Written task: Look below for the line that has "tilt_deg: -3.7". Set down the lines from there through the line that has "focal_mm: 70", exactly as written.

────

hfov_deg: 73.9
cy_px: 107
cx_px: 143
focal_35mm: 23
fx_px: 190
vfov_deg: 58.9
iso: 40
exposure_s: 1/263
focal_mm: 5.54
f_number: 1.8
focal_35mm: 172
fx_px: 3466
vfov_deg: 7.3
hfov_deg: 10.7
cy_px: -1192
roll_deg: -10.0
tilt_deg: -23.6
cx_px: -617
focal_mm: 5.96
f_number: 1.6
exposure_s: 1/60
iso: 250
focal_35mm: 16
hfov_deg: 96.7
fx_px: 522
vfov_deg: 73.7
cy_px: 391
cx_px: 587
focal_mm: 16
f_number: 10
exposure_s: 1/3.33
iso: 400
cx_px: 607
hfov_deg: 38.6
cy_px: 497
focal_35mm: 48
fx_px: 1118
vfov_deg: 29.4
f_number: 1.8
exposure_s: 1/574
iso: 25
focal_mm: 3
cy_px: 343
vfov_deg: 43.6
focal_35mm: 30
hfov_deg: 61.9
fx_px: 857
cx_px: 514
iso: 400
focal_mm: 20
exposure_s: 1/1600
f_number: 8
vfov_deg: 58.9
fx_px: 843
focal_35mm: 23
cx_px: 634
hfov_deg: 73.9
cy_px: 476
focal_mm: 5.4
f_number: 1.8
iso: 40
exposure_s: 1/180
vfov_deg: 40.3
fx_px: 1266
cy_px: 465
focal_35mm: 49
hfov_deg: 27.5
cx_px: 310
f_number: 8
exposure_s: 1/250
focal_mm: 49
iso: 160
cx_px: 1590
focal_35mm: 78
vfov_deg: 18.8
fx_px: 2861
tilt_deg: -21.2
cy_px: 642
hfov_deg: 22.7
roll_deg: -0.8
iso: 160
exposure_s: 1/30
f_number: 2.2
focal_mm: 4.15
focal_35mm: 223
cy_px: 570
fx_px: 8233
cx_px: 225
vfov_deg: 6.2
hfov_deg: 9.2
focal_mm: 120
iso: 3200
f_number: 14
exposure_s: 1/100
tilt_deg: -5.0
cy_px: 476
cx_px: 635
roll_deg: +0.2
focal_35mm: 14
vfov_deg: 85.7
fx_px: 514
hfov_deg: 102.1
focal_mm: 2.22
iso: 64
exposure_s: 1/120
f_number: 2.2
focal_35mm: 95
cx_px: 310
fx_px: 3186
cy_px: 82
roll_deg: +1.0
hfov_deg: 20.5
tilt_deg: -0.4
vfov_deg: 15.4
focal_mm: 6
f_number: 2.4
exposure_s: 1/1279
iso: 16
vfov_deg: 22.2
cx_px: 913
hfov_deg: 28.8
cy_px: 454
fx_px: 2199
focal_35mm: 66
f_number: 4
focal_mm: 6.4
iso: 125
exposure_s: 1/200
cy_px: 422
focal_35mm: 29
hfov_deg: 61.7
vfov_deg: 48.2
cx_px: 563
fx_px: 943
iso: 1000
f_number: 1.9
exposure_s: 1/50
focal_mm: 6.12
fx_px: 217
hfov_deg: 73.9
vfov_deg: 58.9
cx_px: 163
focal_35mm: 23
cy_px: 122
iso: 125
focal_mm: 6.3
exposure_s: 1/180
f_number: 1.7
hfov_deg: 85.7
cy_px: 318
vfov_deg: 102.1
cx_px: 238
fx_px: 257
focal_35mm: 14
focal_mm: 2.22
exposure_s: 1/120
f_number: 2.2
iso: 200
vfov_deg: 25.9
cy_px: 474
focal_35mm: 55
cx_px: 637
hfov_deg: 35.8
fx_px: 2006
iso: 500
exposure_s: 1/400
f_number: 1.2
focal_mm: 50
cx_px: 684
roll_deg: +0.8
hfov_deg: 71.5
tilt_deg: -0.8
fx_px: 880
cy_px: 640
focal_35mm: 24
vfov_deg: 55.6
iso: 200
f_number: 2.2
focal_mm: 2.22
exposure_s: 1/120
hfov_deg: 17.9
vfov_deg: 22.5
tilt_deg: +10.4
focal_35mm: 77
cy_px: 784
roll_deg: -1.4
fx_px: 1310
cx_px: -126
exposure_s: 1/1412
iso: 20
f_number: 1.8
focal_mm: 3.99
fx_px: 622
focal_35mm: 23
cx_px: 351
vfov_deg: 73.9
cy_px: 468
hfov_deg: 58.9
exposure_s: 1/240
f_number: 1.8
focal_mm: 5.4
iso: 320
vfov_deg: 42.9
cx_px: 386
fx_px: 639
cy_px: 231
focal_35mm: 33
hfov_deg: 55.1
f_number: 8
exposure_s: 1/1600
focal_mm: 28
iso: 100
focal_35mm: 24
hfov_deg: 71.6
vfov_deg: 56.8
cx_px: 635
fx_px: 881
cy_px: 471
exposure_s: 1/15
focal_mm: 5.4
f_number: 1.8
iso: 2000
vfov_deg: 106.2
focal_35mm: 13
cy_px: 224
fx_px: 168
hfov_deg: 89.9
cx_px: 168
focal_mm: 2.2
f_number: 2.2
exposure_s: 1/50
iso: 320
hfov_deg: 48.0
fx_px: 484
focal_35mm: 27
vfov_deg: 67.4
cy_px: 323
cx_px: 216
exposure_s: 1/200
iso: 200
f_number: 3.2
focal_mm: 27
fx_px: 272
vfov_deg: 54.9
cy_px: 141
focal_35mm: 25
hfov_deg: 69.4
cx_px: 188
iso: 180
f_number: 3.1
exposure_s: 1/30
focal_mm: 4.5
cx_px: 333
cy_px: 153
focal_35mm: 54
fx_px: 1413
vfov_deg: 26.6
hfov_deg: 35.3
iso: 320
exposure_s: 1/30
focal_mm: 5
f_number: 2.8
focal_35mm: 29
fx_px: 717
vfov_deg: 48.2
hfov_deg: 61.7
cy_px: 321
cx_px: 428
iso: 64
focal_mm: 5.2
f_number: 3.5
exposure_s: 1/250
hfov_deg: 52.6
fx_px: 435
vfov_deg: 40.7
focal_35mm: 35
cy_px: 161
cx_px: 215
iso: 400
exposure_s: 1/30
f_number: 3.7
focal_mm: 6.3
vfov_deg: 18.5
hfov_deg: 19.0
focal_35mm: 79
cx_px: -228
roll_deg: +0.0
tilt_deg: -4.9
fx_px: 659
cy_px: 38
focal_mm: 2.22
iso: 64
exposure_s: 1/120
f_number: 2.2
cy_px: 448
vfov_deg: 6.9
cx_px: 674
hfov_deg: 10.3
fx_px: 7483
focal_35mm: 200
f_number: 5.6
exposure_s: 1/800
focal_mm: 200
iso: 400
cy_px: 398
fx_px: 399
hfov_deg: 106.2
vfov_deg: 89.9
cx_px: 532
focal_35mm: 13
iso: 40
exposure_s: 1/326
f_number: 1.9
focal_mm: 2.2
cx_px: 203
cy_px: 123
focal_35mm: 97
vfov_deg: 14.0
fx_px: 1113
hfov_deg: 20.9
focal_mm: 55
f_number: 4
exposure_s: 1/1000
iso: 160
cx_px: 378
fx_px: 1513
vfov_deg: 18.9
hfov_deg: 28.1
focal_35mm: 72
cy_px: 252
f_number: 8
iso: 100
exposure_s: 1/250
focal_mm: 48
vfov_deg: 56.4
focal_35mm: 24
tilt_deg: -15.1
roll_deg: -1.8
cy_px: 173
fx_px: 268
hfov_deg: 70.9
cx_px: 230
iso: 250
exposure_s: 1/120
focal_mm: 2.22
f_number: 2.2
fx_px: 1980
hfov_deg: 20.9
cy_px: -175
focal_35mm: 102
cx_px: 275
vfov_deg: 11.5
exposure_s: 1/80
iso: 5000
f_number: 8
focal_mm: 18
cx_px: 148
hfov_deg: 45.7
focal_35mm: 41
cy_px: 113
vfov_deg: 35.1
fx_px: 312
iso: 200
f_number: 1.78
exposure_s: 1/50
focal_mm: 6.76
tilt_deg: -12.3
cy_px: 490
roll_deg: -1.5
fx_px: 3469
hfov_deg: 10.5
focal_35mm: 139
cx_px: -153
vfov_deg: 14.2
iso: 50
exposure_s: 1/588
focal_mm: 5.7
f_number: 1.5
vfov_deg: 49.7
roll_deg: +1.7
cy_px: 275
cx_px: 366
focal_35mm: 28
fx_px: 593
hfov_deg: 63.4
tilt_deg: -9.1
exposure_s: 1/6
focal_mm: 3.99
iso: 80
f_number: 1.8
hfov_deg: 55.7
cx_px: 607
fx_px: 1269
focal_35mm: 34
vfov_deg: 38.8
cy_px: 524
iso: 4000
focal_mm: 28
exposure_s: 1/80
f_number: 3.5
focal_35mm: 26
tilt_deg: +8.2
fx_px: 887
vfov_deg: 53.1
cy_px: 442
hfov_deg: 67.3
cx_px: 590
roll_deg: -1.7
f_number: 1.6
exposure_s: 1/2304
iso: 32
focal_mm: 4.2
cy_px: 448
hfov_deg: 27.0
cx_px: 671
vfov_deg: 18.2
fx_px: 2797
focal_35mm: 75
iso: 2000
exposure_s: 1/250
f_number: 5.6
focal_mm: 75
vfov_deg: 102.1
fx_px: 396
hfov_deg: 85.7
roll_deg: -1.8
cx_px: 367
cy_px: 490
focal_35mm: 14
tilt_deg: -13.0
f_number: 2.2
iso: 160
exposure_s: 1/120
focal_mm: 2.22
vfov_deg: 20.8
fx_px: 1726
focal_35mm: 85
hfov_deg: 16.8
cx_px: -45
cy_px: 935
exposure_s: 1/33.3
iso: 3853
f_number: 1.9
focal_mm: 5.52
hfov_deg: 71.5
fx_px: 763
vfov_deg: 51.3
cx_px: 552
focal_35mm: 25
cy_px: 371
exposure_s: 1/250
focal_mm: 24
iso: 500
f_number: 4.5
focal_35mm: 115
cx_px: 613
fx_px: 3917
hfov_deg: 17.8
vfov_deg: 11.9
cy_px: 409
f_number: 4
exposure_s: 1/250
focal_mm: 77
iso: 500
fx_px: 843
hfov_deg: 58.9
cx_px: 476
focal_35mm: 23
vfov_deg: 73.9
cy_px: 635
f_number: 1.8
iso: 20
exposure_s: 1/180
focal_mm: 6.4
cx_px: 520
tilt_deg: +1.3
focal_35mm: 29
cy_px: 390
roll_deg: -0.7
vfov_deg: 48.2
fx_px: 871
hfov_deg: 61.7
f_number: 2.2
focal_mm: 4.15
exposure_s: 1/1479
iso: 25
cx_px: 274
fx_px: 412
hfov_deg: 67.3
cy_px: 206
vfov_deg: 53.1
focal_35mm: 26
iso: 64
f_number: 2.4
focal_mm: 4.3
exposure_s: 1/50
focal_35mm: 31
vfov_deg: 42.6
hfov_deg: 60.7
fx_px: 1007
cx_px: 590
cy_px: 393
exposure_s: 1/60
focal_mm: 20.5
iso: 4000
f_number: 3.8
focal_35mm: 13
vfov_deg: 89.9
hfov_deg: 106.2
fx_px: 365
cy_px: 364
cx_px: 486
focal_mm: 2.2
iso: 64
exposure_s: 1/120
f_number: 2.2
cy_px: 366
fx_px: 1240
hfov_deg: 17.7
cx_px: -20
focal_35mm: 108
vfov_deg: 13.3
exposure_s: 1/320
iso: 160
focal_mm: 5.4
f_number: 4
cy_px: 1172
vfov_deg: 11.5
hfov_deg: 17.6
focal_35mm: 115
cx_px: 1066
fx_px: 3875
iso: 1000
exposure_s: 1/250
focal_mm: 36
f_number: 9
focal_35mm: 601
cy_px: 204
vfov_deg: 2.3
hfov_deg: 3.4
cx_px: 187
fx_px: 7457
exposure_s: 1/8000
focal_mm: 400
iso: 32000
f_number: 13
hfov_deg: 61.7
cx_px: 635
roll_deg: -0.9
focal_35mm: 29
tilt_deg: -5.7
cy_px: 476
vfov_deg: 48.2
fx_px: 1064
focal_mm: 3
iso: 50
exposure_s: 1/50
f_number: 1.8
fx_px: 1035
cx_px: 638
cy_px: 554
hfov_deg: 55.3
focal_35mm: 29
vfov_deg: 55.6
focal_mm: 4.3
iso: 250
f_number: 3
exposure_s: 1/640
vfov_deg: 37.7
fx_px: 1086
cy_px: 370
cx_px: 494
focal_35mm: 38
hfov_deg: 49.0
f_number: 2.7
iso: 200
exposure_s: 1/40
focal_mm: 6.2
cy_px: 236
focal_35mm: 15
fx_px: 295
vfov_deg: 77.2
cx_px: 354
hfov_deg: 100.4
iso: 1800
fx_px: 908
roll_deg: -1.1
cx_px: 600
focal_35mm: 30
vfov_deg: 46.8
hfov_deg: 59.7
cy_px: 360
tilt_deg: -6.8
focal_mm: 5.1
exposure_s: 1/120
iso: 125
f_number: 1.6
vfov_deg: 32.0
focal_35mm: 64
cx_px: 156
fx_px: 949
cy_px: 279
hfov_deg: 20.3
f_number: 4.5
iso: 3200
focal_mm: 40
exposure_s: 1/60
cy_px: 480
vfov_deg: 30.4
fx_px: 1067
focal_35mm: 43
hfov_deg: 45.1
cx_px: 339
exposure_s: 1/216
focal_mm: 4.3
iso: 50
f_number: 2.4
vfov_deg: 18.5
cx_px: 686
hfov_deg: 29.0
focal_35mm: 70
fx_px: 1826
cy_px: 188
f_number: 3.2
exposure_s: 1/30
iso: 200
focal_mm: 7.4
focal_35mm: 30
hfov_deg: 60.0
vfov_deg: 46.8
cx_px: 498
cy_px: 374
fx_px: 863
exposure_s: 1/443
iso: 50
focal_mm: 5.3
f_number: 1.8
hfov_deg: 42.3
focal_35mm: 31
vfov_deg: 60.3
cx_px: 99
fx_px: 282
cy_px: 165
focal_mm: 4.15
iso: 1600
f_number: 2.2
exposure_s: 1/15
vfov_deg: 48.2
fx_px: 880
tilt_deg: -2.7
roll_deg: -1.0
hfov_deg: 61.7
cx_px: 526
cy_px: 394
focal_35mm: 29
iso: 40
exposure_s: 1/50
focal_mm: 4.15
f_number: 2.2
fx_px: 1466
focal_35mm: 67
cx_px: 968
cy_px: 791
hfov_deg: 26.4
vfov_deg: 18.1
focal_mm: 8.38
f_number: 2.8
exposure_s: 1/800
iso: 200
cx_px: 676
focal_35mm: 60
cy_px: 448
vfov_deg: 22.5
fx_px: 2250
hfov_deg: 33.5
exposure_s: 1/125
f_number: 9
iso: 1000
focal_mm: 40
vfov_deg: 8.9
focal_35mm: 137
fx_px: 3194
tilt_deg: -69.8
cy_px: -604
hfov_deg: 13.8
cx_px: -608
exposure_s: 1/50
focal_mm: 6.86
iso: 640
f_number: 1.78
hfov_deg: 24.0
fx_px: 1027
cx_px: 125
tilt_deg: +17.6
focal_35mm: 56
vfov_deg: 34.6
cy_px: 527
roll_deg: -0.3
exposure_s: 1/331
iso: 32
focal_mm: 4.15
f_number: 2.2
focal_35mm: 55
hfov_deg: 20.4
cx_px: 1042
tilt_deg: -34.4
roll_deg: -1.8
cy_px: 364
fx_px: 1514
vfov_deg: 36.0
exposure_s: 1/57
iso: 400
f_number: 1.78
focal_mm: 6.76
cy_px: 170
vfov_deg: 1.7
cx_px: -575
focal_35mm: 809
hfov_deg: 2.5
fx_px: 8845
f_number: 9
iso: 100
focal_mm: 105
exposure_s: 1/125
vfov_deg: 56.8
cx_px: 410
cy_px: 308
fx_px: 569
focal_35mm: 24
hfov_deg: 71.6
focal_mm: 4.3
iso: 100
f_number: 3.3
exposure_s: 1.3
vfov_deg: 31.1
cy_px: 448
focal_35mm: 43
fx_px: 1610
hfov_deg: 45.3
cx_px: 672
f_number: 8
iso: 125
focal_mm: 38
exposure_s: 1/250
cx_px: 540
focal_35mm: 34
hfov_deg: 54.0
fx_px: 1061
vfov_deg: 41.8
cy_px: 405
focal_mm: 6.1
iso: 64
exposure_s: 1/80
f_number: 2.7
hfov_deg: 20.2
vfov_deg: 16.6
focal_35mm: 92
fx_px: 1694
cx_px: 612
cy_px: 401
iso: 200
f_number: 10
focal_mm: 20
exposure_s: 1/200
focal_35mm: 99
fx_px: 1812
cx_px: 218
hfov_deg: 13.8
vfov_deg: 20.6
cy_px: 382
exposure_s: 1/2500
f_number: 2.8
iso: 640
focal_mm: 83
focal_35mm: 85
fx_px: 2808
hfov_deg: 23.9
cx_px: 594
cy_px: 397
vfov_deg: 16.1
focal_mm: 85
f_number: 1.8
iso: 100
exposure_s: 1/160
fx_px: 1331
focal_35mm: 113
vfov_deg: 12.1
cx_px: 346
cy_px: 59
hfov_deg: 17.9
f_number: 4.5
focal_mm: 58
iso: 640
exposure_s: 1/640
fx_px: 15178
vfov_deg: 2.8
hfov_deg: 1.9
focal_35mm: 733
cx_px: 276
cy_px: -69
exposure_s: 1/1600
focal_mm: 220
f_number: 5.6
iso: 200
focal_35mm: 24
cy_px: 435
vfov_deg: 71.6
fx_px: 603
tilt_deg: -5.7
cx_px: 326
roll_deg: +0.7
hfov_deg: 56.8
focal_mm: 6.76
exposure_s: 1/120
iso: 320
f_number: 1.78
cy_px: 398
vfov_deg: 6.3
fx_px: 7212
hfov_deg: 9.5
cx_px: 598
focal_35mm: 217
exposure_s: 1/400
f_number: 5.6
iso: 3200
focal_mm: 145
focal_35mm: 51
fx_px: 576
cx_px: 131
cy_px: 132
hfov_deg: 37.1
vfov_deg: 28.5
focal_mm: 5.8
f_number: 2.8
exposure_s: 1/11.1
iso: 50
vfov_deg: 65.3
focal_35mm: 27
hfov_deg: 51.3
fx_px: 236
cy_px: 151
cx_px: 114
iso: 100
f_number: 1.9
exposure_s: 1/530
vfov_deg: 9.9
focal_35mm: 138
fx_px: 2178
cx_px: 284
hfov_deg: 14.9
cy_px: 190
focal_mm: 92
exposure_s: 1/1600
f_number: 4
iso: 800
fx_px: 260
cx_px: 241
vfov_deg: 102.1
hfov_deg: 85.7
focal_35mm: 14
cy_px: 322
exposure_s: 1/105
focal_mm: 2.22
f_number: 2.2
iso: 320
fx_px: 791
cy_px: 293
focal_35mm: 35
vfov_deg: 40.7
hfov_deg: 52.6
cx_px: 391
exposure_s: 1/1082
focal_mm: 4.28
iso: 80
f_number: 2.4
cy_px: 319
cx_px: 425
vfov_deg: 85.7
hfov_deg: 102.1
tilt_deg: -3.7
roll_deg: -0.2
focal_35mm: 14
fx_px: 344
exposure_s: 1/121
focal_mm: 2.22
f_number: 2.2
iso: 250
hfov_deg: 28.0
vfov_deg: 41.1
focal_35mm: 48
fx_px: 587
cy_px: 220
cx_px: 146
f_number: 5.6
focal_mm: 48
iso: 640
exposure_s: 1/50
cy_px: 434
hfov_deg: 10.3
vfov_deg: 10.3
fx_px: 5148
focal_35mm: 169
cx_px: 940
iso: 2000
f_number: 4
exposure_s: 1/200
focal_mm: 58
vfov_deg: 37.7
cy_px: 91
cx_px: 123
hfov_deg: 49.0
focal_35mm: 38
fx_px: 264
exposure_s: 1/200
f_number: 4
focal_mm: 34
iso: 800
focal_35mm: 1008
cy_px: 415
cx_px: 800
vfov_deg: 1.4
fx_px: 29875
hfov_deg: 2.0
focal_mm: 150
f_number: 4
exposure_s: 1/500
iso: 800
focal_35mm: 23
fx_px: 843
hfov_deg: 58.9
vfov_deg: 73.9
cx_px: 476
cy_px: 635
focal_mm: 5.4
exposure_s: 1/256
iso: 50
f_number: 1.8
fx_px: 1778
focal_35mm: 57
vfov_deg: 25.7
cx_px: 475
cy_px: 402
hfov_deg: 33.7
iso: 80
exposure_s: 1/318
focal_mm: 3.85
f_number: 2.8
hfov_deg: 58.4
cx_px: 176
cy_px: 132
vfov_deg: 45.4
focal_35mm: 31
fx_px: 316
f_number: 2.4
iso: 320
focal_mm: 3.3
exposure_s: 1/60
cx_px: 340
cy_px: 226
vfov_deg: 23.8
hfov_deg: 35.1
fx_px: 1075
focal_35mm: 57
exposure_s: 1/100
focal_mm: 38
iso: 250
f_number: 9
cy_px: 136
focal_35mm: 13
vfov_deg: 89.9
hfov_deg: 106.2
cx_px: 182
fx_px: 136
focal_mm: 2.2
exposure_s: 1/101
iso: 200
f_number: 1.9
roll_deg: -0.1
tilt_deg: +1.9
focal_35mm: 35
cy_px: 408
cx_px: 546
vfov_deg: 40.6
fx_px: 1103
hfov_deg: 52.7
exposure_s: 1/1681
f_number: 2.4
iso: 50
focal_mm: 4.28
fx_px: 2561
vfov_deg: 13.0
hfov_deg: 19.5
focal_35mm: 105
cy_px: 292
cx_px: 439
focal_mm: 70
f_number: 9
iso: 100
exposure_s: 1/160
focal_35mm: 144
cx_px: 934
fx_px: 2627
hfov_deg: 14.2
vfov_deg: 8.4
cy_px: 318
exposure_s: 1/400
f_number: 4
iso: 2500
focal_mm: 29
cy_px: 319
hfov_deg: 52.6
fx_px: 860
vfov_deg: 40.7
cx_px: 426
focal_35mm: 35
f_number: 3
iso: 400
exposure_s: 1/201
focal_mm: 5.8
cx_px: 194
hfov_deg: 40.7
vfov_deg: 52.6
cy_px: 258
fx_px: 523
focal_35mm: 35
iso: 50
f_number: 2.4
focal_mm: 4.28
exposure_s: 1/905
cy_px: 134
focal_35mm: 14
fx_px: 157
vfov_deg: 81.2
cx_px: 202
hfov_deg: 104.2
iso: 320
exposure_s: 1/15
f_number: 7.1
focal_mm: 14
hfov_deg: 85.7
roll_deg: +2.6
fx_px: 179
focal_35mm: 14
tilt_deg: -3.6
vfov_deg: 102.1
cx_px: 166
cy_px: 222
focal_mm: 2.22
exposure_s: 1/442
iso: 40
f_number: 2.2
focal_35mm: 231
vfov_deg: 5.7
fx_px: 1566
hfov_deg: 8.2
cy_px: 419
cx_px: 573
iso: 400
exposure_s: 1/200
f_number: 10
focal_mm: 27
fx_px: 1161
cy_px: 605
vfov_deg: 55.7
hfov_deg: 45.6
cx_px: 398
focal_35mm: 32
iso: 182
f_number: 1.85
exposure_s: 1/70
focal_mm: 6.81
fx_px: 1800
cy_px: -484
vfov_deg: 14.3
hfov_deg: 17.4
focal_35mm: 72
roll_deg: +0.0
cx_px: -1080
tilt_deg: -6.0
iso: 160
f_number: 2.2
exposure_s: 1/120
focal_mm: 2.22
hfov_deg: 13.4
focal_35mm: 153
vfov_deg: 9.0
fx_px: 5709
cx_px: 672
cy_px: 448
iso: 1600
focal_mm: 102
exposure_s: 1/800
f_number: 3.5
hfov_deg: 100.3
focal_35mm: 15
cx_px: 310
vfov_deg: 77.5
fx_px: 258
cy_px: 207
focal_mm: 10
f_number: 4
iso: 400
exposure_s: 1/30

────

Problem solution:
tilt_deg: -3.7
roll_deg: -0.2
focal_35mm: 14
fx_px: 344
exposure_s: 1/121
focal_mm: 2.22
f_number: 2.2
iso: 250
hfov_deg: 28.0
vfov_deg: 41.1
focal_35mm: 48
fx_px: 587
cy_px: 220
cx_px: 146
f_number: 5.6
focal_mm: 48
iso: 640
exposure_s: 1/50
cy_px: 434
hfov_deg: 10.3
vfov_deg: 10.3
fx_px: 5148
focal_35mm: 169
cx_px: 940
iso: 2000
f_number: 4
exposure_s: 1/200
focal_mm: 58
vfov_deg: 37.7
cy_px: 91
cx_px: 123
hfov_deg: 49.0
focal_35mm: 38
fx_px: 264
exposure_s: 1/200
f_number: 4
focal_mm: 34
iso: 800
focal_35mm: 1008
cy_px: 415
cx_px: 800
vfov_deg: 1.4
fx_px: 29875
hfov_deg: 2.0
focal_mm: 150
f_number: 4
exposure_s: 1/500
iso: 800
focal_35mm: 23
fx_px: 843
hfov_deg: 58.9
vfov_deg: 73.9
cx_px: 476
cy_px: 635
focal_mm: 5.4
exposure_s: 1/256
iso: 50
f_number: 1.8
fx_px: 1778
focal_35mm: 57
vfov_deg: 25.7
cx_px: 475
cy_px: 402
hfov_deg: 33.7
iso: 80
exposure_s: 1/318
focal_mm: 3.85
f_number: 2.8
hfov_deg: 58.4
cx_px: 176
cy_px: 132
vfov_deg: 45.4
focal_35mm: 31
fx_px: 316
f_number: 2.4
iso: 320
focal_mm: 3.3
exposure_s: 1/60
cx_px: 340
cy_px: 226
vfov_deg: 23.8
hfov_deg: 35.1
fx_px: 1075
focal_35mm: 57
exposure_s: 1/100
focal_mm: 38
iso: 250
f_number: 9
cy_px: 136
focal_35mm: 13
vfov_deg: 89.9
hfov_deg: 106.2
cx_px: 182
fx_px: 136
focal_mm: 2.2
exposure_s: 1/101
iso: 200
f_number: 1.9
roll_deg: -0.1
tilt_deg: +1.9
focal_35mm: 35
cy_px: 408
cx_px: 546
vfov_deg: 40.6
fx_px: 1103
hfov_deg: 52.7
exposure_s: 1/1681
f_number: 2.4
iso: 50
focal_mm: 4.28
fx_px: 2561
vfov_deg: 13.0
hfov_deg: 19.5
focal_35mm: 105
cy_px: 292
cx_px: 439
focal_mm: 70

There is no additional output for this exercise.